ABOUT THIS EXERCISE
If a line in the records below holds the string "TABLE", count it; give only the total.

DATASET RECORDS
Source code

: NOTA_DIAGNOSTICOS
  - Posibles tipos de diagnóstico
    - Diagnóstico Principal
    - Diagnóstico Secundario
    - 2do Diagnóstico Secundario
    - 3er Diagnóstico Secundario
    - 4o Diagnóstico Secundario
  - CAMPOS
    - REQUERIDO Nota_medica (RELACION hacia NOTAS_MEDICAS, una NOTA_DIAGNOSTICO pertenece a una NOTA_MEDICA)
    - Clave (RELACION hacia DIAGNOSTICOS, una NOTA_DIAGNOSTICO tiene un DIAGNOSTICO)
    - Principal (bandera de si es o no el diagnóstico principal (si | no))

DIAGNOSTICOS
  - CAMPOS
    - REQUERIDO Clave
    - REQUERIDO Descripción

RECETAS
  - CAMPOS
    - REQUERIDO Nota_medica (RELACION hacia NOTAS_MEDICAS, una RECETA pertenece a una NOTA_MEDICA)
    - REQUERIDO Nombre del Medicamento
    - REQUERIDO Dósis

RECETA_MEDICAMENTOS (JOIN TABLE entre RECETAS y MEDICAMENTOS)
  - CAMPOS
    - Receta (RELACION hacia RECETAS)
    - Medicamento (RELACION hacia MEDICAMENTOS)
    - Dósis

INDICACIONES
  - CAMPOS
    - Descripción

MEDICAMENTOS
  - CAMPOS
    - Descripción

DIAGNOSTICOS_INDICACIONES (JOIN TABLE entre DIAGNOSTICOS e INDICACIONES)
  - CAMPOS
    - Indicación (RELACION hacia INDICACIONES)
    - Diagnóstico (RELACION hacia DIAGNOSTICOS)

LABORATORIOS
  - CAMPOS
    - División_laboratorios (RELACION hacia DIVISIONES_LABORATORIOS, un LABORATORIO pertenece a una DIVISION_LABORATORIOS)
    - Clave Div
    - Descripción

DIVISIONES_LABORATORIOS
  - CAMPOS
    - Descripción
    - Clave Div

RESPONSE
2